Modulating flow and heat transfer through the competition of electroosmotic and electromagnetic driving forces

This study systematically investigates the velocity and temperature fields under various parameter conditions using the perturbation method and finite difference method. The effects of the Hartmann number Ha, wavenumber kappa, slip coefficient d, nonlinear coefficient Gamma, source term S, and Brinkman number Br on flow and heat transfer characteristics are analyzed. Fig2 validates the accuracy of the perturbation method, showing excellent agreement between the perturbation solutions and numerical solutions at multiple time points, while also revealing the boundary layer characteristics of velocity profiles under different kappa values. Figs3 and 4 compare the velocity evolution under low and high Ha conditions, demonstrating that both Ha and S suppress the velocity peak, with S having a more pronounced effect.

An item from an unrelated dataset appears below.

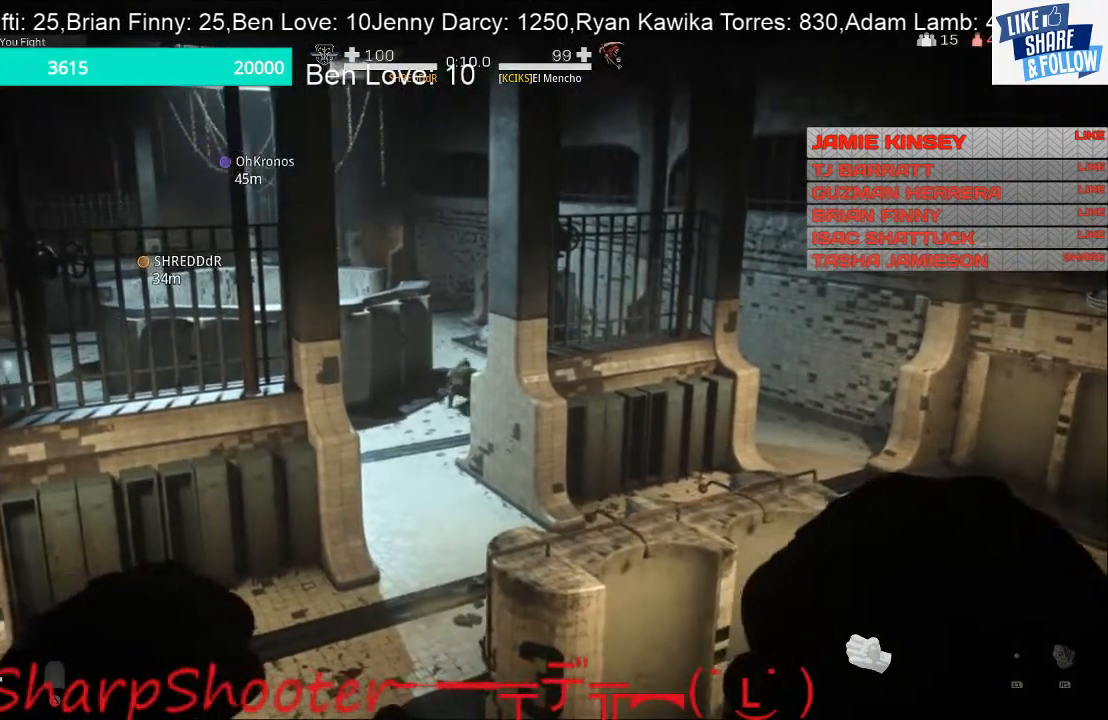
{"buttons": [], "left_stick": "right", "right_stick": "center", "events": []}
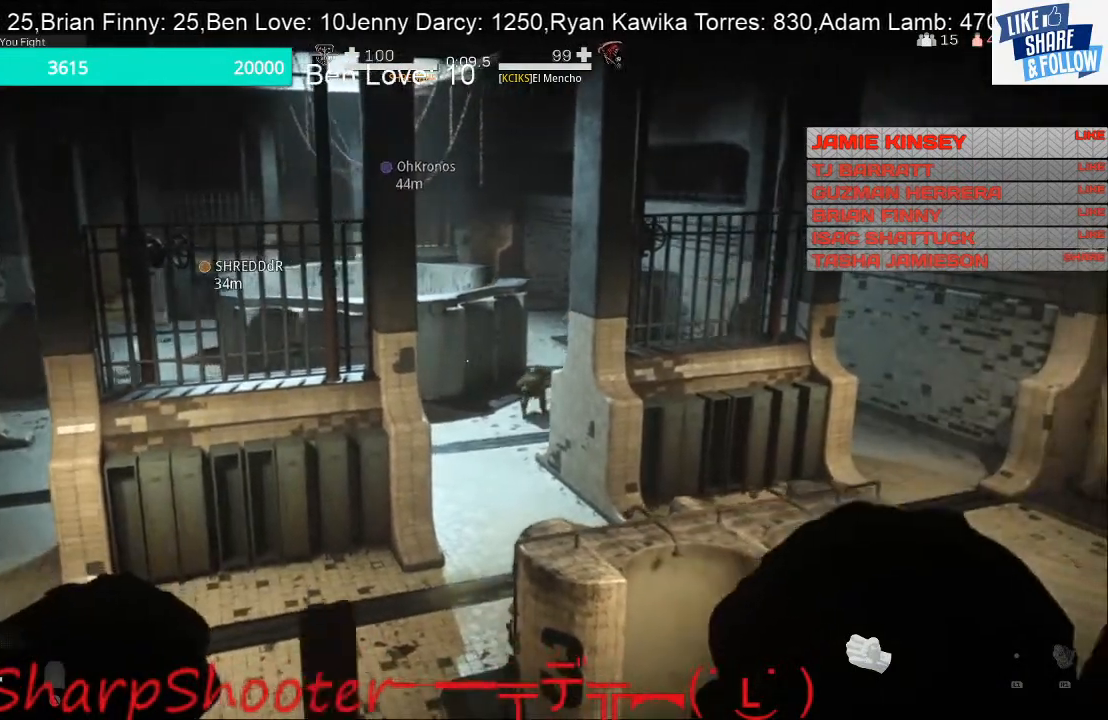
{"buttons": [], "left_stick": "left", "right_stick": "center", "events": [[133, "left_stick", "center"], [333, "left_stick", "left"]]}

Fig5 illustrates the role of the wavenumber kappa in regulating the velocity profile, where larger kappa causes the velocity peak to shift toward the wall, forming a typical boundary layer structure. Fig6 investigates the coupled effects of the slip coefficient d and Ha, showing that increasing d elevates the velocity distribution, while increasing Ha reduces the velocity peak, indicating a competitive relationship between the two parameters. Fig7 analyzes the influence of the nonlinear coefficient Gamma on velocity evolution, revealing that larger Gamma values decrease the velocity peak, and the velocity profile tends to a steady state after sufficient time development. Fig8 presents the temperature distribution characteristics, where an increase in the source term S significantly raises the temperature amplitude. Figs9 and 10 focus on the variation of the Nusselt number Nu with the Brinkman number Br, showing that Nu decreases monotonically with increasing Br, while larger S reduces Nu, and the slip boundary condition (d=0.02) slightly enhances heat transfer. The comprehensive dataset covers key physical quantities including velocity, temperature, and Nusselt number, providing systematic numerical support for understanding nonlinear flow and heat transfer mechanisms.